Pourtant, l’accueil de l’étranger avec respect et justice est une exigence même dans la première Alliance… « Tu n'opprimeras pas l'émigré; vous connaissez vous-même la vie de l'émigré, car vous avez été émigrés au pays d'Egypte. » (Exode 23, 9; cf. 22, 20). Le précepte revient avec force et dévoile tout son sens dans l’Évangile : accueillir l’étranger, c’est accueillir le « Tout Autre ». L’épisode des disciples d’Emmaüs en est une illustration limpide et la parabole bien connue du Jugement dernier en décline les circonstances : « J’étais un étranger et vous m’avez accueilli. » (Matthieu 25) Les chrétiens ont donc une responsabilité fondamentale, là où ils vivent, de veiller aux conditions d’accueil de « l’étranger » qui est un frère et une sœur et, fondamentalement, Dieu lui-même par « visage interposé ». Saint Paul, quant à lui, le rappelle ainsi : « N'oubliez pas l'hospitalité, car grâce à elle, certains, sans le savoir, ont accueilli des anges. » (Hébreux 13, 2)

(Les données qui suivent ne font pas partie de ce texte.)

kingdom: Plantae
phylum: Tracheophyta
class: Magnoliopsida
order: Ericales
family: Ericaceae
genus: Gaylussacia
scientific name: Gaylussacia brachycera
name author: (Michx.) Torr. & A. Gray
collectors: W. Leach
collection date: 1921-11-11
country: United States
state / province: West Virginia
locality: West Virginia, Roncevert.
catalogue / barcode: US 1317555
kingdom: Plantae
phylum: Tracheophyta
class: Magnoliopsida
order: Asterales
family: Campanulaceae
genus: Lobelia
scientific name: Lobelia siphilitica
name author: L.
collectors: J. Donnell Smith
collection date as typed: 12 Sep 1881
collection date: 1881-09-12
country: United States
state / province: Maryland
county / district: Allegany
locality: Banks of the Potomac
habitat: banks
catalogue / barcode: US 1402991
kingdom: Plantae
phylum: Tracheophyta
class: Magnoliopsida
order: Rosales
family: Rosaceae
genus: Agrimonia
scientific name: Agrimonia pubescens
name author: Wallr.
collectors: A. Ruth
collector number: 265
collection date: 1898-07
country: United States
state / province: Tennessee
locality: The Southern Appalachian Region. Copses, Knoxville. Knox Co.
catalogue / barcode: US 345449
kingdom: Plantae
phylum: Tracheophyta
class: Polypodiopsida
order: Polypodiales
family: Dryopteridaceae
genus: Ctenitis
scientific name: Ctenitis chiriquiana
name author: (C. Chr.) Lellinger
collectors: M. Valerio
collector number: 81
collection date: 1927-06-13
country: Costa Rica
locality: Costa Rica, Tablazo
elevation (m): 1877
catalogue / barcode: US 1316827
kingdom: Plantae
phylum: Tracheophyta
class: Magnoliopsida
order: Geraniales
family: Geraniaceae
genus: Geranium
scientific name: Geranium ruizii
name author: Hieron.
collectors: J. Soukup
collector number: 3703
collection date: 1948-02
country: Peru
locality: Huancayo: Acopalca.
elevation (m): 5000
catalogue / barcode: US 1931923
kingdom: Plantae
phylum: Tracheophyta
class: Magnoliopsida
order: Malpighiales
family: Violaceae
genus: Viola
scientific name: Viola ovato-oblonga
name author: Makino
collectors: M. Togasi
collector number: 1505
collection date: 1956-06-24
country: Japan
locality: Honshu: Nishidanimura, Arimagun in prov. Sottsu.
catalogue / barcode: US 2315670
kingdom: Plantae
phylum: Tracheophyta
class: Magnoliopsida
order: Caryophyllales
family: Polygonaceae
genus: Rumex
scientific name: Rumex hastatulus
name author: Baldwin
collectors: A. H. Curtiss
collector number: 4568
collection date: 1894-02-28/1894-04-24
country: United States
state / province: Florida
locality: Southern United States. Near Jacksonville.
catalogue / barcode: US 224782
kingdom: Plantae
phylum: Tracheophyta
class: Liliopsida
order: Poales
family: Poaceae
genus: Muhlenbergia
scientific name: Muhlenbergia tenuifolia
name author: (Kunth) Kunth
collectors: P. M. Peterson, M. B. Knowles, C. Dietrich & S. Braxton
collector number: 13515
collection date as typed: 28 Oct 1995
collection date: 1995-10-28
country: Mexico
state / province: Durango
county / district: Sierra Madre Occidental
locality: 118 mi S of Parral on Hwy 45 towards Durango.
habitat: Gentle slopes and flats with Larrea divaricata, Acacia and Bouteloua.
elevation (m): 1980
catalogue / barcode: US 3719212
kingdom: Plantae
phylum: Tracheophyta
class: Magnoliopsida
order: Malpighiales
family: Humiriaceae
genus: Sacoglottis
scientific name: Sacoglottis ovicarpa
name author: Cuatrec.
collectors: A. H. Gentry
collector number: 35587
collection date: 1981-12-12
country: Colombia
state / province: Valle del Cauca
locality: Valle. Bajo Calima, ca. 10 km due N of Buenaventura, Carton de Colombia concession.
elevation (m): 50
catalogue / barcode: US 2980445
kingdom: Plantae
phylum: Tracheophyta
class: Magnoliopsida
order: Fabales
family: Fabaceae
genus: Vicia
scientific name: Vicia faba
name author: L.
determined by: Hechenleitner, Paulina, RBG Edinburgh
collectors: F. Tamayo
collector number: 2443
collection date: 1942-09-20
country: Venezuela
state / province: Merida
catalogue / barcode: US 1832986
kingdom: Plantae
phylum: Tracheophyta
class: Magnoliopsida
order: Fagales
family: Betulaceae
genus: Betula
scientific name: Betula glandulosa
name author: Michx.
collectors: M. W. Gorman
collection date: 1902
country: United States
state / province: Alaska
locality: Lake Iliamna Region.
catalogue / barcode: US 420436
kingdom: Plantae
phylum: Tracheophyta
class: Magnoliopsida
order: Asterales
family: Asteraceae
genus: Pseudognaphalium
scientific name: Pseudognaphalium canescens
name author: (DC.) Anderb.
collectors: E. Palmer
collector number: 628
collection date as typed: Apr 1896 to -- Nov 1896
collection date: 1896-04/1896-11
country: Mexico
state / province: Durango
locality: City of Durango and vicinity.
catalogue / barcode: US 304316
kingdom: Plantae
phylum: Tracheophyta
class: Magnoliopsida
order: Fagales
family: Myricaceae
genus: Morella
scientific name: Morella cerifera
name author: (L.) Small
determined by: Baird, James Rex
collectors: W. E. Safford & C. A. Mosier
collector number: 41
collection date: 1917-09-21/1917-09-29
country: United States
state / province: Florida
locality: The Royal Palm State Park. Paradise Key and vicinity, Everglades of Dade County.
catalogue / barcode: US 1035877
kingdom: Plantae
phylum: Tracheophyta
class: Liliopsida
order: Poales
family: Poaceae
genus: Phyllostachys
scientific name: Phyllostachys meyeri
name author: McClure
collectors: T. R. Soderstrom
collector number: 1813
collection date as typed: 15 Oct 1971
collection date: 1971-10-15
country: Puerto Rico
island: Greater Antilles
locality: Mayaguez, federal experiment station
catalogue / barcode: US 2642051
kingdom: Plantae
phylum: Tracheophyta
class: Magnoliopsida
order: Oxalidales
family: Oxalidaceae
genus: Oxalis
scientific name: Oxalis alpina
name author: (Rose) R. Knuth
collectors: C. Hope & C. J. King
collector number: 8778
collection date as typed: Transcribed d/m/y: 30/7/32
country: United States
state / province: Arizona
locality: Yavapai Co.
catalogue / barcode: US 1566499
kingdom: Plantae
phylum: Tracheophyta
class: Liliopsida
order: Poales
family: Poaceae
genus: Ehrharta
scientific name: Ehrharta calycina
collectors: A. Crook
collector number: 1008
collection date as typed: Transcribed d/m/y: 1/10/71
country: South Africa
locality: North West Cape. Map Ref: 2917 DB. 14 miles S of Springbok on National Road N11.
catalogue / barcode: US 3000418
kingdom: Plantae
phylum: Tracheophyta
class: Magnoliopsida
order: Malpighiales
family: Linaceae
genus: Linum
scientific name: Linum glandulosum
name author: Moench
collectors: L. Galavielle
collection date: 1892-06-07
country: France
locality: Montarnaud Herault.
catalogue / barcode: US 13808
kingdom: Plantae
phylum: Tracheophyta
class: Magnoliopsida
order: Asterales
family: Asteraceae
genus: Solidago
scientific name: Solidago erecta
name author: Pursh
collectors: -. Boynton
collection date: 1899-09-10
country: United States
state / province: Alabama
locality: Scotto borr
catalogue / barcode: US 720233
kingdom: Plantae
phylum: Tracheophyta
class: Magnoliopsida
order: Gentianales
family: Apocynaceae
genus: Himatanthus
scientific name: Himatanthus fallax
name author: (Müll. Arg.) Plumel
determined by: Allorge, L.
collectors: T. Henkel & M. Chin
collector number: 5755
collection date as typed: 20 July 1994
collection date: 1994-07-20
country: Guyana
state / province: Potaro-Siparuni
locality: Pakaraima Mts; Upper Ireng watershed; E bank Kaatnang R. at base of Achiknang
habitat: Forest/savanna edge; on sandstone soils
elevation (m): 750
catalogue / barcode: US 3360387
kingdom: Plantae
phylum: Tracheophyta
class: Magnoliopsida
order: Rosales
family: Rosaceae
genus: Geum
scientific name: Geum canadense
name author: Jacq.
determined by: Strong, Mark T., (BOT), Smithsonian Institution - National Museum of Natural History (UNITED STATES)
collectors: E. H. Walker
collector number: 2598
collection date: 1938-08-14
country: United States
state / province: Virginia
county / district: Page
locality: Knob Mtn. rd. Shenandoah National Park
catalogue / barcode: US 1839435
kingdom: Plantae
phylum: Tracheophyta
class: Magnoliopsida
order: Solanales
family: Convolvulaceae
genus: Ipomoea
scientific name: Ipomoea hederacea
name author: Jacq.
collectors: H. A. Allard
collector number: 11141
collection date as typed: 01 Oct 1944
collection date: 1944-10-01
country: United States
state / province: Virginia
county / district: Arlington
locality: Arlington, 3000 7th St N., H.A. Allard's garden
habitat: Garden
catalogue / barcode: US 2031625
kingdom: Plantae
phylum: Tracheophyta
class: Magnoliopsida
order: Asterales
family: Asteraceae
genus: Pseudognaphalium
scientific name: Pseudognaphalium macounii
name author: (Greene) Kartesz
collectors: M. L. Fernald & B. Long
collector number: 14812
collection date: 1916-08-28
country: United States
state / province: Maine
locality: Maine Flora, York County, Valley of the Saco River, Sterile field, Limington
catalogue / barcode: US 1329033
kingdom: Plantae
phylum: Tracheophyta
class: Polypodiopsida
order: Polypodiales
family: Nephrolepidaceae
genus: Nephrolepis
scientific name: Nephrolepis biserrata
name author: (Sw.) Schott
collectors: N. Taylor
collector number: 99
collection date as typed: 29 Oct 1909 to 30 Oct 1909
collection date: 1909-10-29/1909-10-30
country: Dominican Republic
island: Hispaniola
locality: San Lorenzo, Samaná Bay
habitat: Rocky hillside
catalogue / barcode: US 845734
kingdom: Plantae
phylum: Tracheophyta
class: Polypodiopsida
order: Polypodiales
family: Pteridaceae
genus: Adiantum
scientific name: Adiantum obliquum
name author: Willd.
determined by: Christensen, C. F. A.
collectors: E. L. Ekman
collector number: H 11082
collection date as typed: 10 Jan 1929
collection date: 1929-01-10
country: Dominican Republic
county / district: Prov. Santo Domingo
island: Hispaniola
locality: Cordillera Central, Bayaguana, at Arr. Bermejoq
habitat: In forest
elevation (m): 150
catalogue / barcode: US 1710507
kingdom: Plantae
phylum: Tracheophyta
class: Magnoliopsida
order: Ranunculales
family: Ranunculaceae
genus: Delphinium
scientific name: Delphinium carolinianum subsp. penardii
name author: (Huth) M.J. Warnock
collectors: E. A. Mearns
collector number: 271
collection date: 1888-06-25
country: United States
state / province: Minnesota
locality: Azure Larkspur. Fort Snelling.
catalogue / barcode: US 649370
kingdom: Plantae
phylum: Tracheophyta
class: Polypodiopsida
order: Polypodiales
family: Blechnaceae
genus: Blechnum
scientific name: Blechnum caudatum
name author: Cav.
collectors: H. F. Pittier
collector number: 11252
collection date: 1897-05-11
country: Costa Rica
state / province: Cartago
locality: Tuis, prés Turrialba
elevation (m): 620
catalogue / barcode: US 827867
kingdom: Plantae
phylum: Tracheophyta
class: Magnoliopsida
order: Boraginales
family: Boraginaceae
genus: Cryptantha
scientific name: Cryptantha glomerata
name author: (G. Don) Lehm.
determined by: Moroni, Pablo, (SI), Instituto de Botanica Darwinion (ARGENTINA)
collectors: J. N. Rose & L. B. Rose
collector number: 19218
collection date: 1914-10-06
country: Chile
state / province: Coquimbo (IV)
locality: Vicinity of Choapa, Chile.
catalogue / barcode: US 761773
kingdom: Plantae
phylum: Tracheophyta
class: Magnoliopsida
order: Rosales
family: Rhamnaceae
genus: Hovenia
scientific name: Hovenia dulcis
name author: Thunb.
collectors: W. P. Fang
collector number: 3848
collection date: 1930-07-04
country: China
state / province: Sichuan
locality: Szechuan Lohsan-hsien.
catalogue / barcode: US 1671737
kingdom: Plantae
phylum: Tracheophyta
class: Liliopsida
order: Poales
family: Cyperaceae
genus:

Connaissant l’ancrage de l’Action catholique dans la justice sociale, il n’est pas étonnant que ce soit ses militants qui continuent d’encadrer et de soutenir le projet Raices y Esperanzas. Leur initiative s’est inspirée d’un projet semblable, Somos hermanos (Nous sommes frères), mis en place sur la Rive-Sud de Montréal par les responsables de la pastorale sociale des diocèses de Saint-Jean-Longueuil et de Valleyfield en 2008 (cf. SDF no 4 vol. 4). Leur table interdiocésaine comprend en plus les diocèses de Montréal, de Saint-Jérôme, de Saint-Hyacinthe, de Nicolet et de Chicoutimi. Ce réseau travaille en concertation avec Le Front de défense des non-syndiqués qui couvre tous les travailleurs immigrants. Le Front est une initiative du groupe Au bas de l’échelle. C’est donc dire qu’il faut encore une « intervention extérieure », pastorale, syndicale ou autre, pour bien accueillir ces travailleurs, les soutenir et leur faire justice, les employeurs de toutes catégories, sauf quelques exceptions comme l’employeur de Normandin, et les gouvernements (droit de syndicalisation) n’y parvenant pas.
En ce temps de Noël, comment ne pas penser aussi au déplacement forcé et risqué d’un jeune couple dont la femme était sur le point d’accoucher, aux fins d’un recensement obligatoire, nécessaire pour assurer les revenus de taxation de l’Empire et de ses serviteurs locaux... Tout un peuple a dû se déplacer. Ce même jeune couple de Nazareth, et tant d’autres réfugiés, qui a dû fuir en Égypte quelques années plus tard devant la violence aveugle d’un souverain jaloux de son pouvoir. Au-delà de la scène figée de la crèche, nous sommes entourés de Joseph et de Marie de passage, en besoin d’accueil chaleureux et de traitement équitable.